#### TEXT SEGMENT:
──────

Surprisingly, though, health insurance companies haven’t been impressed, not offering any sort of rebate for the self-starting wellness program. But after seeing what adding the gym has done for the company, Fanneron hasn’t been too concerned about it.

“We were stunned by that,” Fanneron said. “We don’t have any incentive from that standpoint. It’s more the energy level of the people who go up and use it, the retention of the people here, and, I gotta tell you, the camaraderie is changing. It’s really building up the morale. … When you get to be a firm as large as ours, with three companies, people become isolated and little walls build up. That isolation is falling down. People are talking more.”

Underwood said it’s been difficult for TD to monitor reduced health care costs that can be attributed directly to its wellness program, but offering reduced medical premiums has attracted about 30 percent of its workforce to stay committed throughout the year, she said.

“Since the inception in 2009, TD partners has a 38 percent participation rate in our formal wellness program,” Underwood said. “Successes from the program rewards and contests has motivated many to participate that would not have under normal circumstances. TD is continually challenged to identify activities to motivate our field partners who already work in a physical outdoor environment, as well as to identify different activities that appeal to different demographics.”

Commercial companies aren’t the only ones engaging in wellness programs. Applewood Plumbing, Heating & Electric, Denver, is placing a priority on employee health. Vice president Josh Ward said the company offers free yoga and kickboxing classes, along with a weekly boot camp class. It also recently completed a program called “maintain, no gain” over the holidays, where a contest was held to encourage employees to maintain, or even lose, weight during the holiday season.

──────

#### DATA UNDER STUDY:
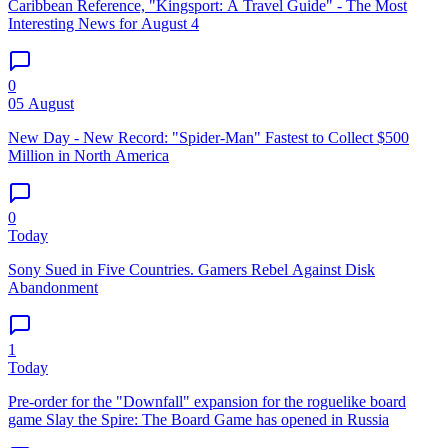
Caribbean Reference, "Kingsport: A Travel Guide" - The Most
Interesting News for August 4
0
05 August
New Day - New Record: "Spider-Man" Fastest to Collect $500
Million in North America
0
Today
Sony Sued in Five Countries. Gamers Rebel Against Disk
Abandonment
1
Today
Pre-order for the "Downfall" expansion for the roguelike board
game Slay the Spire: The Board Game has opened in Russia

──────

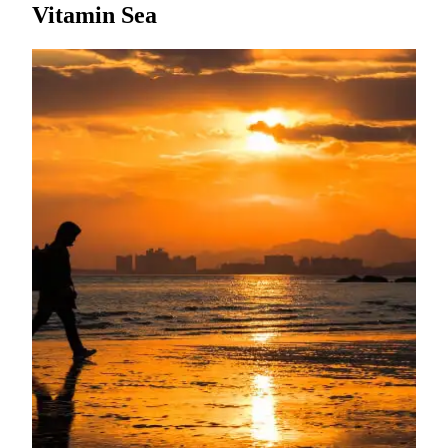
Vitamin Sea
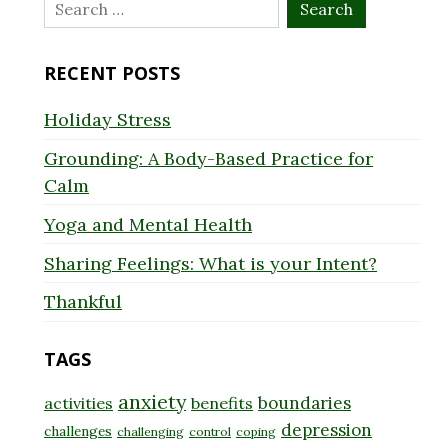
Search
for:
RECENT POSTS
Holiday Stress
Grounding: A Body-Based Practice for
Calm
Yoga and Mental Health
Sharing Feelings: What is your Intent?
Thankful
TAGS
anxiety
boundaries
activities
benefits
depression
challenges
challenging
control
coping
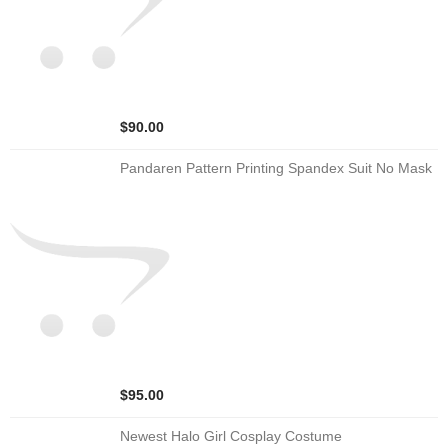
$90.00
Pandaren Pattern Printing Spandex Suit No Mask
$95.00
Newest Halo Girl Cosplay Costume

──────

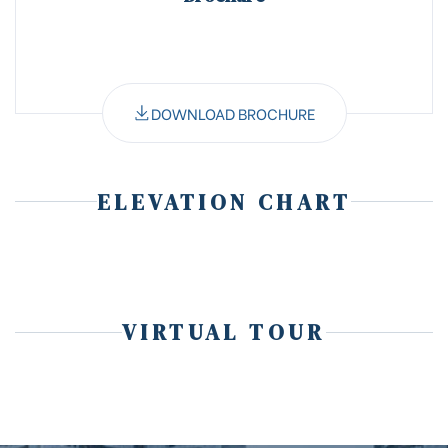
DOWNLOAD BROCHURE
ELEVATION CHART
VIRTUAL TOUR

──────

#### HOW TO COMPLETE THIS TASK:
Retype the text about company wellness programs word for word, from its first sentence to its last.

#### TASK RESULT:
Surprisingly, though, health insurance companies haven’t been impressed, not offering any sort of rebate for the self-starting wellness program. But after seeing what adding the gym has done for the company, Fanneron hasn’t been too concerned about it.

“We were stunned by that,” Fanneron said. “We don’t have any incentive from that standpoint. It’s more the energy level of the people who go up and use it, the retention of the people here, and, I gotta tell you, the camaraderie is changing. It’s really building up the morale. … When you get to be a firm as large as ours, with three companies, people become isolated and little walls build up. That isolation is falling down. People are talking more.”

Underwood said it’s been difficult for TD to monitor reduced health care costs that can be attributed directly to its wellness program, but offering reduced medical premiums has attracted about 30 percent of its workforce to stay committed throughout the year, she said.

“Since the inception in 2009, TD partners has a 38 percent participation rate in our formal wellness program,” Underwood said. “Successes from the program rewards and contests has motivated many to participate that would not have under normal circumstances. TD is continually challenged to identify activities to motivate our field partners who already work in a physical outdoor environment, as well as to identify different activities that appeal to different demographics.”

Commercial companies aren’t the only ones engaging in wellness programs. Applewood Plumbing, Heating & Electric, Denver, is placing a priority on employee health. Vice president Josh Ward said the company offers free yoga and kickboxing classes, along with a weekly boot camp class. It also recently completed a program called “maintain, no gain” over the holidays, where a contest was held to encourage employees to maintain, or even lose, weight during the holiday season.